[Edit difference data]
================

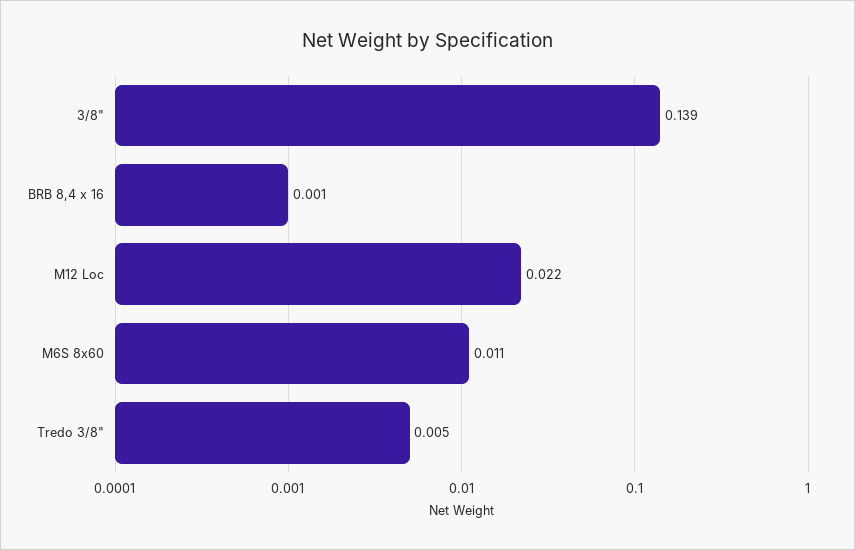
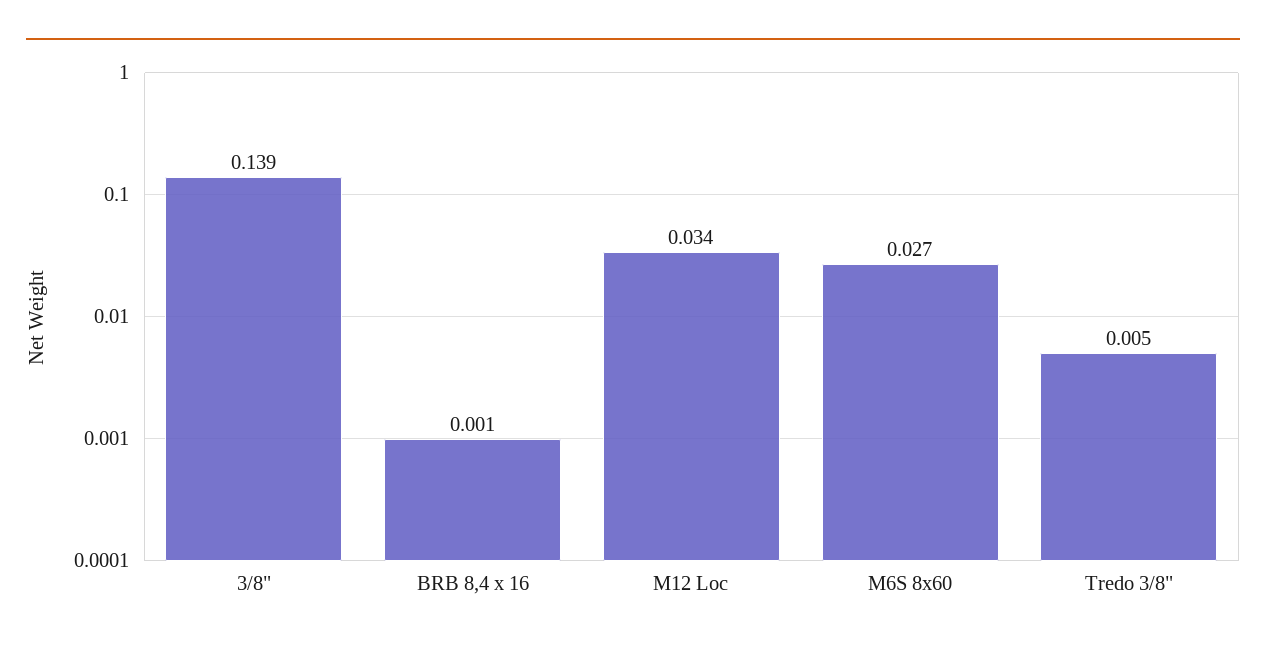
  {
    "3/8\"": 0.139,
    "BRB 8,4 x 16": 0.001,
-   "M12 Loc": 0.022,
+   "M12 Loc": 0.034,
-   "M6S 8x60": 0.011,
+   "M6S 8x60": 0.027,
    "Tredo 3/8\"": 0.005
  }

================

Job: From the first line to the last, output the data exactly, without the pictures.

Output:
  {
    "3/8\"": 0.139,
    "BRB 8,4 x 16": 0.001,
-   "M12 Loc": 0.022,
+   "M12 Loc": 0.034,
-   "M6S 8x60": 0.011,
+   "M6S 8x60": 0.027,
    "Tredo 3/8\"": 0.005
  }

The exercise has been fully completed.